To evaluate the contributions of individual ECM proteins to tumour organoid formation, reconstitution experiments were performed with fibronectin and collagen 1. The addition of high molecular weight fibronectin to tamoxifen matrix was found to consistently increase organoid size in 3D culture, but the increase in size was modest (Figure 7d). Further, an increase in local invasion was observed with fibronectin (data not shown). These data suggest that an increase in fibronectin alone does not wholly account for the aggressive phenotype displayed by MCF-12A-Ras cells plated on control ECM. Of interest, the addition of fibrillar collagen to control matrix disrupted 3D organoid formation, thus the contribution of collagen to the suppressive microenvironment could not be evaluated in this model (data not shown).

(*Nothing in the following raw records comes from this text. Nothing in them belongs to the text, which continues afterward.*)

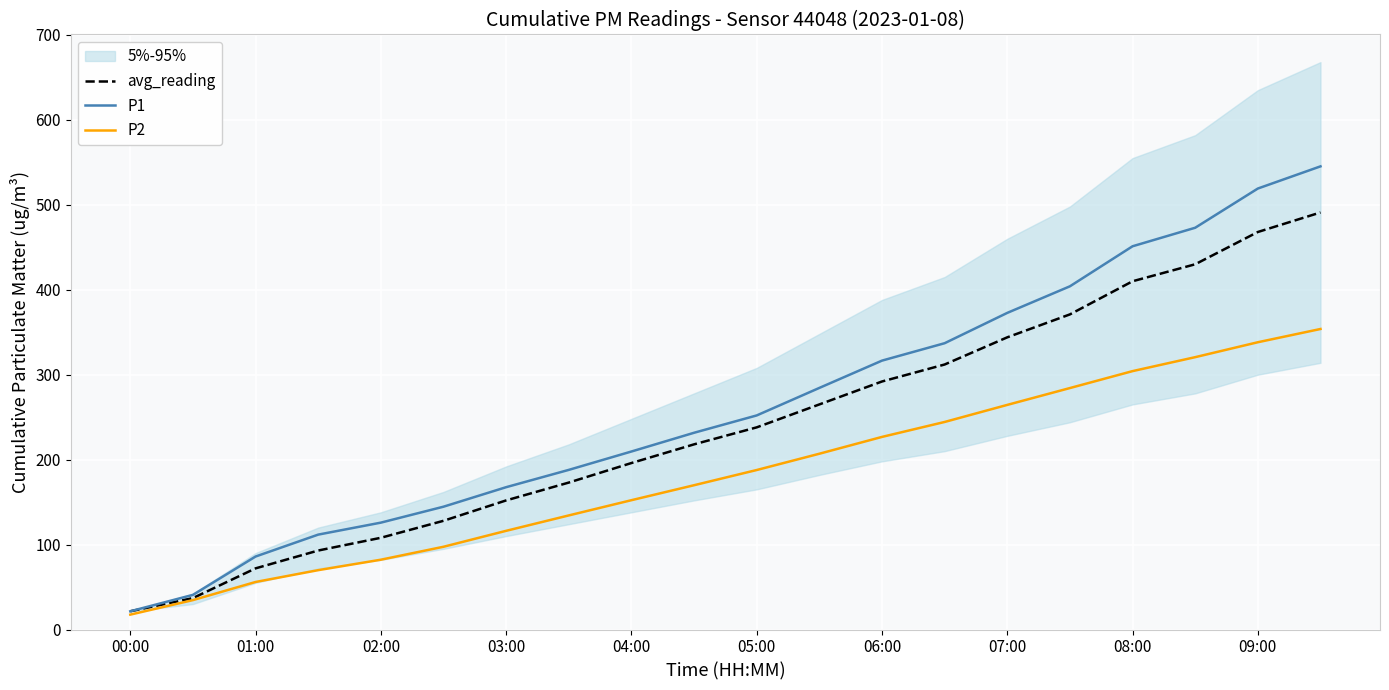

Which category has the lowest value in the avg_reading series?

00:00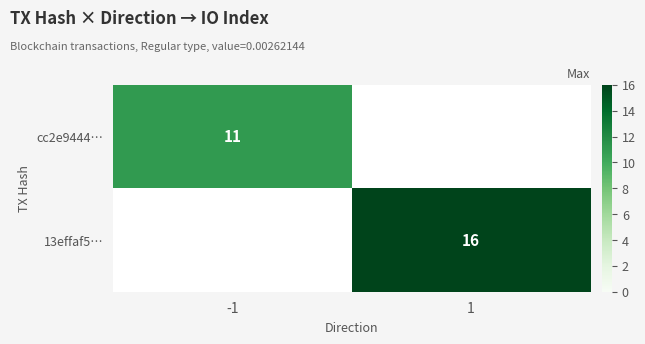

The 13effaf5… series shows 22 at 1. True or false?

False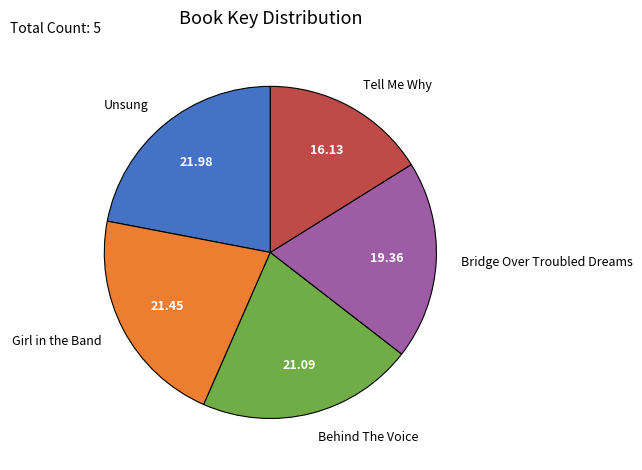

Which category has the biggest portion of the pie?

Unsung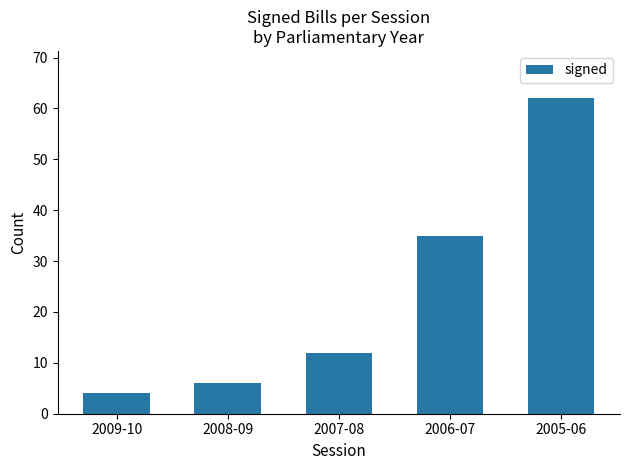

Which category has the lowest value across all series?

2009-10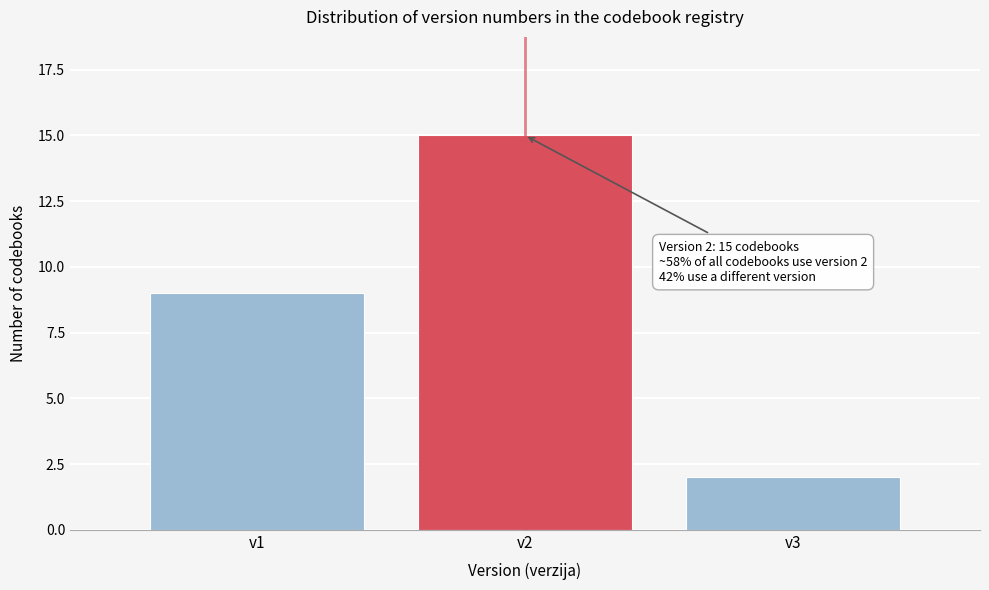

Reading left to right, what are all the values shown in this chart?

9	15	2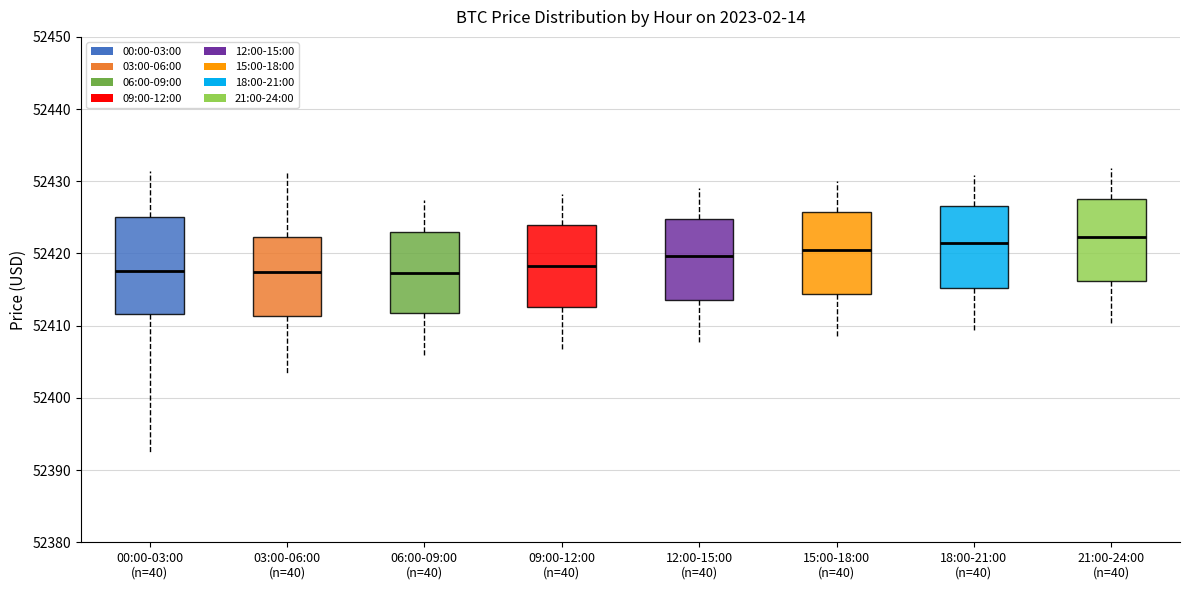

Reading left to right, read every box against the y-axis: the position of its median line, the range the box covers, and the ends of its whiskers. The values are not printed on the chart, so give them approximately, as read against the axis.

00:00-03:00 (n=40): median 52418, box 52412 to 52425, whiskers 52392 to 52431
03:00-06:00 (n=40): median 52417, box 52411 to 52422, whiskers 52403 to 52431
06:00-09:00 (n=40): median 52417, box 52412 to 52423, whiskers 52406 to 52427
09:00-12:00 (n=40): median 52418, box 52413 to 52424, whiskers 52407 to 52428
12:00-15:00 (n=40): median 52420, box 52414 to 52425, whiskers 52408 to 52429
15:00-18:00 (n=40): median 52421, box 52414 to 52426, whiskers 52408 to 52430
18:00-21:00 (n=40): median 52421, box 52415 to 52427, whiskers 52409 to 52431
21:00-24:00 (n=40): median 52422, box 52416 to 52428, whiskers 52410 to 52432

Based on the demonstration that tamoxifen ECM reduced the aggressive characteristics of two transformed breast cancer cell lines in multiple cell culture models, we investigated whether tamoxifen ECM could decrease tumour promotion in vivo. For this study, MDA-MB-231 cells were mixed with mammary ECM from control and tamoxifen-treated rats and injected into the inguinal fat pads of female athymic mice. By seven weeks after tumour cell injection, tumour incidence was the same between groups; however, mice injected with tumour cells plus tamoxifen ECM had tumours that were three times smaller than those injected with tumour cells mixed with control ECM (Figure 8a). To determine whether the elevated levels of fibronectin in control mammary ECM influence tumour size in this xenograft model, as suggested by the 3D organoid data, MDA-MB-231 cells were treated with 20 μg/ml fibronectin before mammary fat pad injection (Figure 8b). Tumour size was increased by fibronectin across all time points, however, because of a large variation in tumour size within a group, these data did not reach statistical significance.